En googlant mes symptômes, je tombe sur le témoignage d'une femme qui décrit le syndrome d'Asperger, une variété d'autisme. Je me reconnais dans ce qu'elle explique, mais je me dis : "Non, ce n'est pas possible, pas moi." J'ai en tête tous les clichés sur l'autisme : de l'enfant qui hurle en se tapant la tête contre les murs au savant joué par Dustin Hoffman dans "Rain Man". 

Mais en février 2013, après plusieurs jours de tests dans un centre spécialisé, je suis officiellement diagnostiquée "Asperger". Si je ne m'étais pas rendue sur des forums d' "aspie girls" – comme nous nous appelons entre nous –, je ne sais pas si je serais encore de ce monde.

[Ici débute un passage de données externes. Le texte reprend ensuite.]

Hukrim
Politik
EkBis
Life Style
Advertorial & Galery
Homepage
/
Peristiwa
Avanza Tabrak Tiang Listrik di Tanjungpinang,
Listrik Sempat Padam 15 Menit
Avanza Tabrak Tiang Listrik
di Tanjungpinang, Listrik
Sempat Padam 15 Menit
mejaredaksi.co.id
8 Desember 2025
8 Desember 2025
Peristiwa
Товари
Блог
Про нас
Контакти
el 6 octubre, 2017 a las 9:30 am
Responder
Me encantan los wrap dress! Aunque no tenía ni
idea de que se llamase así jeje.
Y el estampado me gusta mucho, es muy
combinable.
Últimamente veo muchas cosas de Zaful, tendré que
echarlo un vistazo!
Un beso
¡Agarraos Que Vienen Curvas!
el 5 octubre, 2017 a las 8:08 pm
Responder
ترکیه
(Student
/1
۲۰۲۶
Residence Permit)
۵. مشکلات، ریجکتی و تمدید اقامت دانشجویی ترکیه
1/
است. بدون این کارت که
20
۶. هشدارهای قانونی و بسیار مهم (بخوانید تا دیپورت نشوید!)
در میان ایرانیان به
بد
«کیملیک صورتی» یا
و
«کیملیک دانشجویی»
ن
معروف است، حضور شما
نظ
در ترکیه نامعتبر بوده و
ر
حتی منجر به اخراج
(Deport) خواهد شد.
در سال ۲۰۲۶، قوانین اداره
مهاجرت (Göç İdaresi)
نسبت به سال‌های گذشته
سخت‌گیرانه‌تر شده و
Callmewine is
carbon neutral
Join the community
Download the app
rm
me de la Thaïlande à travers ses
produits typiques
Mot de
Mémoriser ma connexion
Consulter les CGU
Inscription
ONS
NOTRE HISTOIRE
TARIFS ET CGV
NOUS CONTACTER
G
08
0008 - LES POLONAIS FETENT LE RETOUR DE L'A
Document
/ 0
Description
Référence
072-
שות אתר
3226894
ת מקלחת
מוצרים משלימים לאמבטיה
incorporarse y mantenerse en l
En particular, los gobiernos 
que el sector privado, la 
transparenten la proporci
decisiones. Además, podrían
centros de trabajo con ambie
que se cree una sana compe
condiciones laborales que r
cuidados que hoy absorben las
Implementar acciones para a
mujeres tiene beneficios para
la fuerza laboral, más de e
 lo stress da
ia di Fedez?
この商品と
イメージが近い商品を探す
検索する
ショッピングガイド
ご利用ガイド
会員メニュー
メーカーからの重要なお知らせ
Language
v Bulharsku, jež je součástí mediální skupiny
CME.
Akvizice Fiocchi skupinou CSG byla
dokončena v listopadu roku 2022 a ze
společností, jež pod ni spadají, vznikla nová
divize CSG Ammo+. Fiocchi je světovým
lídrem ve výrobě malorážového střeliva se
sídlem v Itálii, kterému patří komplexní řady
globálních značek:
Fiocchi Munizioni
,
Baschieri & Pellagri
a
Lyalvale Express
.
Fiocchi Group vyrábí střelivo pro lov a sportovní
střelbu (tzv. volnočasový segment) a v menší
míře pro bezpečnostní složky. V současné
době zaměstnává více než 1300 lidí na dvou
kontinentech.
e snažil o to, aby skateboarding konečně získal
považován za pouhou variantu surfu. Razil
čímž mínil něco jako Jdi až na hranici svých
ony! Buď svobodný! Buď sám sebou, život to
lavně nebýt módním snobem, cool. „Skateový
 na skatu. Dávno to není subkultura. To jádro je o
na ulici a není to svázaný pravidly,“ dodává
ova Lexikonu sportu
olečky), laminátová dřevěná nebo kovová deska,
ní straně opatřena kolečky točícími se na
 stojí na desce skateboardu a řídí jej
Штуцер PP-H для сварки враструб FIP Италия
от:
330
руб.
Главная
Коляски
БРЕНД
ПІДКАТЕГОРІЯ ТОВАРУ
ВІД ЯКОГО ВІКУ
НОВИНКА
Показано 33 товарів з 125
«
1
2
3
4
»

Je me sens tellement à part, incomprise, éreintée, que j'ai souvent eu envie d'en finir.

Tout s'éclaire. L'autisme Asperger est un trouble envahissant du développement d'origine génétique. Je ne suis donc pas psychotique mais différente.

Le docteur Tony Attwood, expert britannique qui exerce en Australie, explique que pour une heure d'interaction, l'autiste Asperger a besoin d'une heure de repos. J'ai donc été forte d'avoir déployé tant d'efforts, pendant vingt-sept ans, pour m'insérer dans une société à laquelle je ne suis pas du tout adaptée, d'avoir même obtenu un master.

Le début d'une nouvelle vie

Une nouvelle vie commence. Je quitte mon compagnon. Je ne suis plus amoureuse depuis un certain temps, mais oui, je l'ai été.

Les aspie girls ne sont pas des "frigos" doublés de sociopathes.

Au contraire, on peut être "bac-10" en relations sentimentales, mais ressentir les émotions très intensément. Ce qui pèche, c'est la capacité à les exprimer au bon moment. En fait, on est un peu comme des ordinateurs Macintosh isolés dans un monde de PC, sous Windows. (Rires.)

Vivre à nouveau seule, avec trois chiens et deux chats, est un pur bonheur. Je fais ce que je veux, je dors sans me forcer à veiller en espérant avoir l'air sociable. J'ai ouvert un blog consacré au syndrome d'Asperger au féminin*, et c'est formidable, parce que de nombreuses femmes en souffrance me contactent. J'ai entrepris une thèse de doctorat sur la question, et on me demande d'intervenir dans des conférences.

Bref, je renais, et aujourd'hui, je suis en paix avec moi-même.

Article initialement paru dans le magazine Marie Claire en 2015.